WHY IT WAS IMPORTANT TO THE CLIENT
The client bought the property and built his home to be able to enjoy the river. The design incorporated natural channel design structures, sloped banks and other instream features, not just for functionality of the river, but for access to recreate.
BENEFITS OF NATURAL RE-CONNECTIVITY
The proposed design allowed for the river to naturally utilize its floodplain and provide habitat in the stream and along the riparian corridor. Connecting the river to the floodplain and its many necessary features provides stability to all the flora and fauna in any type of river ecosystem.

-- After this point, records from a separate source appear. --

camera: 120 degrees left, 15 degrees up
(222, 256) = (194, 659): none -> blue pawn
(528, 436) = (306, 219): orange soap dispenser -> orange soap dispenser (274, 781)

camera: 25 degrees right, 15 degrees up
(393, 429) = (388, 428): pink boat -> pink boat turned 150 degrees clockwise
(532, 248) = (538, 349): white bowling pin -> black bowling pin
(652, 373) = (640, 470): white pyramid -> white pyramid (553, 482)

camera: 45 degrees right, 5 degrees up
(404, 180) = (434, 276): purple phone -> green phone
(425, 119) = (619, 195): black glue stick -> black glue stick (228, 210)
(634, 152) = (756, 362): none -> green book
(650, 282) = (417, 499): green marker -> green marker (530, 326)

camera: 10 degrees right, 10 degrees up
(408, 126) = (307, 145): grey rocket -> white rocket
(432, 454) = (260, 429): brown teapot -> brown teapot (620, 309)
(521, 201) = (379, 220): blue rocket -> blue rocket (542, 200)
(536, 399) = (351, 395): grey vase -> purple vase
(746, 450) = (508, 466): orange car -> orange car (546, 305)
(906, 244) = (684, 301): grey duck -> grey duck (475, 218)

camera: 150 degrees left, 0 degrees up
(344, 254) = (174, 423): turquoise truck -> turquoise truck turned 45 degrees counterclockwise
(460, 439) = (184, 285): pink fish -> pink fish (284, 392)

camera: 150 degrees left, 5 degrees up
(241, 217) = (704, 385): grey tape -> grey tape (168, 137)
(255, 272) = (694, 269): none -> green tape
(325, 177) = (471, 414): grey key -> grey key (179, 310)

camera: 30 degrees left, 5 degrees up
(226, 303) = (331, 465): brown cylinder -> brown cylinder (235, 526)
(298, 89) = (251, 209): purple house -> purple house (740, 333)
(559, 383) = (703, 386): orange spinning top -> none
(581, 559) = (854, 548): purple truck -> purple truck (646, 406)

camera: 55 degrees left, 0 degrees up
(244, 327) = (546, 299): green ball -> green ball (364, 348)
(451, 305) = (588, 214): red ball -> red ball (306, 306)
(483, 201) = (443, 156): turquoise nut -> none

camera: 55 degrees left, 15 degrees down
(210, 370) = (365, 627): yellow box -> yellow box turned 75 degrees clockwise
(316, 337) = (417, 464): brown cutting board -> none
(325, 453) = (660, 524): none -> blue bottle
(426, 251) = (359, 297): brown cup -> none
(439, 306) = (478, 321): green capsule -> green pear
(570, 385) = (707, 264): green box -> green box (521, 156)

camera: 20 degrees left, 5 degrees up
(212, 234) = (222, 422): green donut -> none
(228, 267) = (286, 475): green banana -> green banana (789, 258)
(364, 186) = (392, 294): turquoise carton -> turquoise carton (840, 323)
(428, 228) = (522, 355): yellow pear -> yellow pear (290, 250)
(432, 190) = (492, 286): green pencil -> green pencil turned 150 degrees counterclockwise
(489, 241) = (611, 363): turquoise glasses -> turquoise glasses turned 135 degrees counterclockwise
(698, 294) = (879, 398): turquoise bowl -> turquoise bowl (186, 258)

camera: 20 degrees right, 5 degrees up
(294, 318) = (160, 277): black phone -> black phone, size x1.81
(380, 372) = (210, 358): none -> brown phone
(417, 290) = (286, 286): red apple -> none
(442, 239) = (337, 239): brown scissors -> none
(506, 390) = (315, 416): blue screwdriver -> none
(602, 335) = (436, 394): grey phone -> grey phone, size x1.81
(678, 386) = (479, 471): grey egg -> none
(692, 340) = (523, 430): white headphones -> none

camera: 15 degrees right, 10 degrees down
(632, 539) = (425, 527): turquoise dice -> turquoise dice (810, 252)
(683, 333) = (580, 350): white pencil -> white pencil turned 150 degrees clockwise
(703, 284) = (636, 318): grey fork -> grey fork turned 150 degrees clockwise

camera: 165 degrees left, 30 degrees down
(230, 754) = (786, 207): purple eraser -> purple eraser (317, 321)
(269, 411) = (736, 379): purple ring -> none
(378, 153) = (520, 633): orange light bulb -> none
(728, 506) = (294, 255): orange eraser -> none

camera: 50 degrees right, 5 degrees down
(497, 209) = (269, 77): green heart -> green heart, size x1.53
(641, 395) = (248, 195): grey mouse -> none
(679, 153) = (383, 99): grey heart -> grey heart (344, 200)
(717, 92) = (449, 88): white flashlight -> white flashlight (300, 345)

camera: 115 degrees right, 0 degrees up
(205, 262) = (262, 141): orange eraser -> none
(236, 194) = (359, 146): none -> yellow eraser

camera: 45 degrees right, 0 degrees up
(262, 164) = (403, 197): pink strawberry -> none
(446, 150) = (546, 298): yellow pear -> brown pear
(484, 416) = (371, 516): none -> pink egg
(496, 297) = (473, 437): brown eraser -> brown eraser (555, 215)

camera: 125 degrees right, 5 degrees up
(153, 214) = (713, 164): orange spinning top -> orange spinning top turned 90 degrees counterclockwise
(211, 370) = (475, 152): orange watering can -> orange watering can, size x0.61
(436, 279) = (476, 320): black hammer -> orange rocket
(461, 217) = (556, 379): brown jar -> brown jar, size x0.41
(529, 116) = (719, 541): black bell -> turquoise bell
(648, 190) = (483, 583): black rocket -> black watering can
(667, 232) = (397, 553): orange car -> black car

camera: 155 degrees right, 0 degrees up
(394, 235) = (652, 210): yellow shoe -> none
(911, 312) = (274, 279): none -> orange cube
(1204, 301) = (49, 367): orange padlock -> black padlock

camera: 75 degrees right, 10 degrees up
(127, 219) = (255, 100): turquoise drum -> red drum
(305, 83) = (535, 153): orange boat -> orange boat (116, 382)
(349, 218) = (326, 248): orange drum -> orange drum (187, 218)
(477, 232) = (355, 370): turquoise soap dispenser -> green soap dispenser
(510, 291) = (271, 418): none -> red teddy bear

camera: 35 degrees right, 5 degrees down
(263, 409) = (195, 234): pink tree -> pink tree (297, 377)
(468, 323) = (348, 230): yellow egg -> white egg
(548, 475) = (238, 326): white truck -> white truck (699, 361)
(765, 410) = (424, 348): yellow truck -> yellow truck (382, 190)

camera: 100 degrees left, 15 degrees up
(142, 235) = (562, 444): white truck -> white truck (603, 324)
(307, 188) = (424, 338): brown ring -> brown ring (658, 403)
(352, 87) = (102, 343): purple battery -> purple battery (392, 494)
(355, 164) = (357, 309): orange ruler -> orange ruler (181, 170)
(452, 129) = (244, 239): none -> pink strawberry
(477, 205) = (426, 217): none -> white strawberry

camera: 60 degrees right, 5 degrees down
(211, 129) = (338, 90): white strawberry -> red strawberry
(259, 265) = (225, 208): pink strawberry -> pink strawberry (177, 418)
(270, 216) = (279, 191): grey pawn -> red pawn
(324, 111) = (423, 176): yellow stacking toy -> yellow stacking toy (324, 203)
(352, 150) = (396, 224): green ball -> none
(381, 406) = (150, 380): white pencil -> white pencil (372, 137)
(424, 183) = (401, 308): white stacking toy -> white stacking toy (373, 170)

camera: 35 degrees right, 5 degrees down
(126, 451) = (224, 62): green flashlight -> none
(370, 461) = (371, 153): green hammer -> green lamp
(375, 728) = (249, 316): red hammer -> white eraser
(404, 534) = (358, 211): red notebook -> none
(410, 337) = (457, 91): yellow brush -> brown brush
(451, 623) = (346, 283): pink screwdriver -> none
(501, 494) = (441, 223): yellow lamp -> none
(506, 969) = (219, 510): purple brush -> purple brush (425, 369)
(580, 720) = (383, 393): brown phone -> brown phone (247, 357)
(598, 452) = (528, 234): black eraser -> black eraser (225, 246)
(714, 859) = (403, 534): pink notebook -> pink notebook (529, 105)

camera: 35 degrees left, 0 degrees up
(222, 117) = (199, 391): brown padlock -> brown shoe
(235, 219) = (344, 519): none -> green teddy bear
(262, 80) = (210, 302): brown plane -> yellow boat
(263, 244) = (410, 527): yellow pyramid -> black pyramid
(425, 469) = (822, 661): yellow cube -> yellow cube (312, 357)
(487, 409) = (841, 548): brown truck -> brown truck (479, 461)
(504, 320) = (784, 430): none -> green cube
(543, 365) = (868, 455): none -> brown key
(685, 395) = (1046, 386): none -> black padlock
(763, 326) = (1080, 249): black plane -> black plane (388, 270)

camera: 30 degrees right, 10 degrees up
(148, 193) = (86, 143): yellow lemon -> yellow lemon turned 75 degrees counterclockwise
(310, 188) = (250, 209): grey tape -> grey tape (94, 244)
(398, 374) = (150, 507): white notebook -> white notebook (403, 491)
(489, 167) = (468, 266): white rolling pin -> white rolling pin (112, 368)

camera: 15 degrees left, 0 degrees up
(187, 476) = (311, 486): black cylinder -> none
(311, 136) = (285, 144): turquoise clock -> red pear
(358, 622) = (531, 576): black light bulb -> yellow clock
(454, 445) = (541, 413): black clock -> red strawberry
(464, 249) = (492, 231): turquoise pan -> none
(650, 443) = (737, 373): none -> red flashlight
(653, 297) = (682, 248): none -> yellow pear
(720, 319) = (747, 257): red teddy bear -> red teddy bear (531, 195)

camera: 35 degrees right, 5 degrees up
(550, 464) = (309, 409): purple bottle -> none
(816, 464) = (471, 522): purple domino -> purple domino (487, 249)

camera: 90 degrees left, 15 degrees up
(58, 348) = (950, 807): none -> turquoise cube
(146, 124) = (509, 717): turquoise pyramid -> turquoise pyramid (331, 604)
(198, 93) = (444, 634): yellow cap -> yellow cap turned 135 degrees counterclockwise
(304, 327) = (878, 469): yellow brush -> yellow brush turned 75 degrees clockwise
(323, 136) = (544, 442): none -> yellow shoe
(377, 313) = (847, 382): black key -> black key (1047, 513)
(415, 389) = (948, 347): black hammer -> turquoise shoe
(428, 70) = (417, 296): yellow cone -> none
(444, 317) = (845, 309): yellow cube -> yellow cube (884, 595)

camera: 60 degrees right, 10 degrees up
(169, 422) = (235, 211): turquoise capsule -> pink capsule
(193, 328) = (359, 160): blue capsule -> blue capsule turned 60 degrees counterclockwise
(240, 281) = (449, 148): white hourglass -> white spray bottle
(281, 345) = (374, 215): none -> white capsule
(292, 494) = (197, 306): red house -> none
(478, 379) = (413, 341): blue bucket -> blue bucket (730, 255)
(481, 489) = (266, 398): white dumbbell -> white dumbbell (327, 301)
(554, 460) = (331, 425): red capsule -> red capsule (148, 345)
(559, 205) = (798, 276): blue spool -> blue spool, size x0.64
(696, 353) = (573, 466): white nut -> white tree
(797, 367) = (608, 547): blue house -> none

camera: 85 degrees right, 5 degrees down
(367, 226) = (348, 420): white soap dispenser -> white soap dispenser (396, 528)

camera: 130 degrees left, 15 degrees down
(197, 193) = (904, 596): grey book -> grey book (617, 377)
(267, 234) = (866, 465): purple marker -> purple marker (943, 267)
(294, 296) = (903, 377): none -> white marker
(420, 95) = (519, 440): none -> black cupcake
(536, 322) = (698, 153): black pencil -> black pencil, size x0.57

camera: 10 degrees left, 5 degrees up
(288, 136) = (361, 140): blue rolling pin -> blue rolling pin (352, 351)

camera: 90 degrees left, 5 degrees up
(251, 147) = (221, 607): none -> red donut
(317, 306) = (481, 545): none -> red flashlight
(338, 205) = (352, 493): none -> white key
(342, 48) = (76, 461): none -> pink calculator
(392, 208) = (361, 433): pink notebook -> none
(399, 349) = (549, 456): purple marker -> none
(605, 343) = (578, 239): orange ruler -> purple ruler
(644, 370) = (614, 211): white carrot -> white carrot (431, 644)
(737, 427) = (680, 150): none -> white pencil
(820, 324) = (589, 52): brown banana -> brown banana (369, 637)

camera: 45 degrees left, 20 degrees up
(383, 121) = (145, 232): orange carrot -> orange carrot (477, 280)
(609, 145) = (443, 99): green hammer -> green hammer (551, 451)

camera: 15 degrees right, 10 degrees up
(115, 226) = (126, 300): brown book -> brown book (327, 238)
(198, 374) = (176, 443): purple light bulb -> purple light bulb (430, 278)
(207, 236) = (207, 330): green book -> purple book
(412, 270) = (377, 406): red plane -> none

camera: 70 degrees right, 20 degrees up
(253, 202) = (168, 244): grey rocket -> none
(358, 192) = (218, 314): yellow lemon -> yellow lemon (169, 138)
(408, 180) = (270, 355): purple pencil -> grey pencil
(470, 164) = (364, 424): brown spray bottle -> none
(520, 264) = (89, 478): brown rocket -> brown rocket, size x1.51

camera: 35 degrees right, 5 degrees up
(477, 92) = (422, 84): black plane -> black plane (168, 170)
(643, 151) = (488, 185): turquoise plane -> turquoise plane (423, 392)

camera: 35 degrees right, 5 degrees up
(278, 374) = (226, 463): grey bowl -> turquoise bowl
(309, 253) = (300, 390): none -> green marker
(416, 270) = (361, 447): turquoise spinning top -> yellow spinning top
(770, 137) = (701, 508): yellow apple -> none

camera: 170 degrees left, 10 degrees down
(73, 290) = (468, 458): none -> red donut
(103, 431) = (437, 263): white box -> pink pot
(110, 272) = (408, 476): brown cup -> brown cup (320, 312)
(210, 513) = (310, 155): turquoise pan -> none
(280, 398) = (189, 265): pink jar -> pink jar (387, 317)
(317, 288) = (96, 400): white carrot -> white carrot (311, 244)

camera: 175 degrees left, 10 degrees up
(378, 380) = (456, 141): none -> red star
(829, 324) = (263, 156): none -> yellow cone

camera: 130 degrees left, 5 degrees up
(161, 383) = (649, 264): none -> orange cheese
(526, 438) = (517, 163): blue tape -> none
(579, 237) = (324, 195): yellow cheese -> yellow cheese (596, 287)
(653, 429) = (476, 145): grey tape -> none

By returning the river to its stable dimensions, in the long-term, it can biologically support life in and around it.
Doing Stream Restoration connects the river with its riparian area in most projects…. Or at least it is one of the main goals. This is the area adjacent to the river where the water supports all living things. Specifically, here, it is turkey, deer, ducks, geese, fish, turtles, frogs, etc.
WHAT WOULD HAPPEN IF THE RIVER/HABITAT WAS NOT FIXED
If this project had not been complete the river would continue a pattern of unstable motions leading to warmer temperatures and ultimately decrease in river function and maintenance of proper habitat for wildlife: aquatic and terrestrial.